WORK INSTRUCTION
According to the figure legends on RECQL4, in which cells was the recombinant human RECQL4 construct expressed?

Purification and biochemical analysis of human RECQL4 helicase and K508N-RECQL4 mutant. A, schematic of the recombinant human RECQL4 construct expressed in SF9 cells with a C-terminal His tag and an N-terminal GST tag attached to RECQL4 by the PreScission protease cleavage sequence. * represents position of the K508N mutation for K508N-RECQL4 purification. B, purification strategy for RECQL4 and K508N-RECQL4. C, purification stage fractions of RECQL4 protein. Total lysate, total lysate of protein expressing SF9 cells; Clarified lysate, total lysate supernatant after centrifugation; Post PPT, clarified lysate applied to glutathione column followed by PreScission protease treatment (PPT); Post Nickel, nickel column concentration of the protein in the supernatant of the post PPT fraction. D, final post nickel purification fraction of K508N-RECQL4 (purification columns and process, the same as RECQL4). E, ATPase assay. The plot depicts percentage of [γ-32P]ATP hydrolyzed in the presence of 40 nm RECQL4 and DNA, as well as with no-enzyme and no-DNA controls at indicated time points assayed by TLC. The data points are the mean values of triplicate experiments with S.D. shown as error bars. F, bar graph showing percentages of [γ-32P]ATP hydrolyzed in the presence of 40 nm RECQL4 or the helicase-dead mutant K508N. G, polyacrylamide gel showing DNA helicase activity of RECQL4 and K508N on 5′-FAM-labeled 3′ overhang substrate (20 nm). Substrate and product structures are illustrated on the right side of the gel. * represents the position of FAM label on the substrate.
FIGURE 2.
FIGURE 2.
RECQL4 physically interacts with RPS3. A, nuclear lysates of 293 cell lines stably expressing RECQL4-V5-his or control plasmid are used for V5 pulldown followed by anti-RPS3, anti-V5 and anti-Lamin B immunoblotting. B, Coomassie Blue-stained SDS-PAGE depicting final purified protein fraction of GST-FL-RPS3 after BiorexTM70 and glutathione-Sepharose purification steps. C, GST pulldown assay. Anti-RECQL4 and anti-GST blots show input and pulldown fractions of GST pulldown assay carried out by incubating RECQL4-his with GST-RPS3 or GST only proteins. D, confocal images of representative U2OS cells immunostained by anti-RECQL4, anti-RPS3 antibodies, and DAPI. The plot shows nuclear RPS3 (%) and nuclear colocalization of RPS3-RECQL4 (%) quantified from three-dimensional reconstructions of Z section confocal images, using Imaris software. The data are shown as the means ± S.D. of triplicate experiments.

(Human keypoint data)
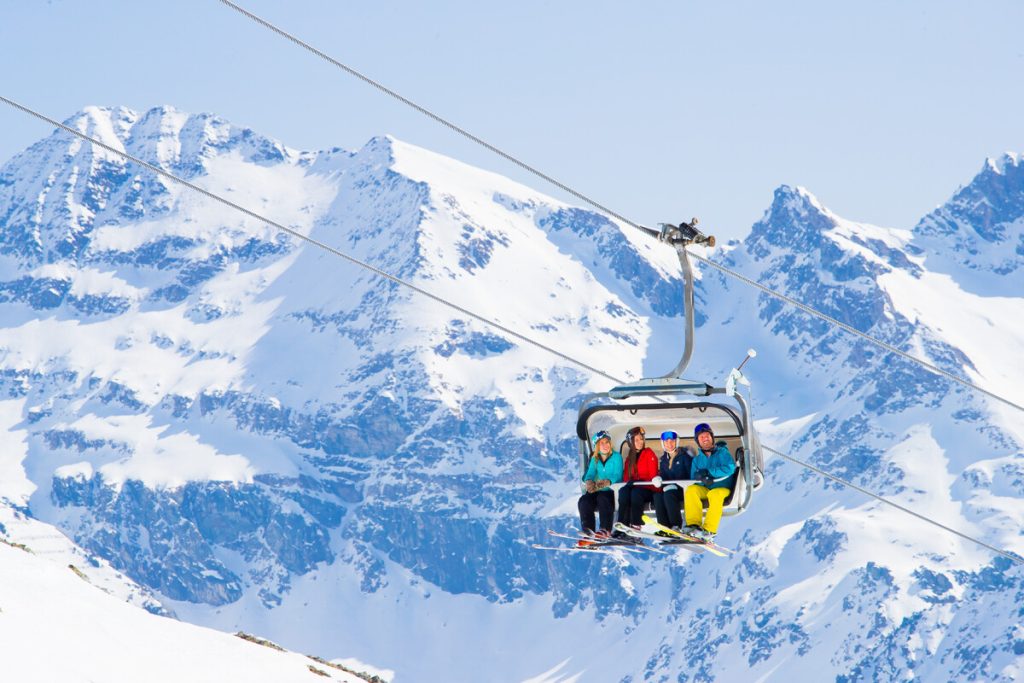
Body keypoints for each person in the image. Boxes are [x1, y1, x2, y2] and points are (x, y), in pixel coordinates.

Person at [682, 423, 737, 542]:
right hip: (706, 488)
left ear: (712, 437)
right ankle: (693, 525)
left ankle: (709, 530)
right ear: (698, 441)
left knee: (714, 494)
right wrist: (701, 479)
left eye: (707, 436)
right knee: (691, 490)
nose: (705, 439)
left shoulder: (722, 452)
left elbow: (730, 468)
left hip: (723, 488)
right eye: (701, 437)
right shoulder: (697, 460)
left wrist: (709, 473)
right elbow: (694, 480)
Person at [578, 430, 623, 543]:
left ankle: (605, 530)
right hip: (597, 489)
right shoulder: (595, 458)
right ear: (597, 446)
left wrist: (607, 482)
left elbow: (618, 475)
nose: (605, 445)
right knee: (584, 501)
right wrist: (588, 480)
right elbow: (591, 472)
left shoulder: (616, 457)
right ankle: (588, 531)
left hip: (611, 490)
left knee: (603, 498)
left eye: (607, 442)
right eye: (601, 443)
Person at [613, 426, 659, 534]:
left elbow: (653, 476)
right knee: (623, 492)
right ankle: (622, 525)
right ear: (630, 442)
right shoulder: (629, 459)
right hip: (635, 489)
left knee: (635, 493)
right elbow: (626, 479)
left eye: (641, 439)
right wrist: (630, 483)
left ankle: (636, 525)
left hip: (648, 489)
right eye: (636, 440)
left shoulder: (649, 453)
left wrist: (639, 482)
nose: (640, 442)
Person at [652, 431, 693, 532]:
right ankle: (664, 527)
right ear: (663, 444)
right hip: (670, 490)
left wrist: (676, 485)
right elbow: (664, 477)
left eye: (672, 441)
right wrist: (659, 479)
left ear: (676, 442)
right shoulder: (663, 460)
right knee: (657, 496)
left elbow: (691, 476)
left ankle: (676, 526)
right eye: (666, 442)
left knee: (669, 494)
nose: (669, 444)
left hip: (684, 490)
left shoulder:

EXERCISE OUTPUT
SF9 cells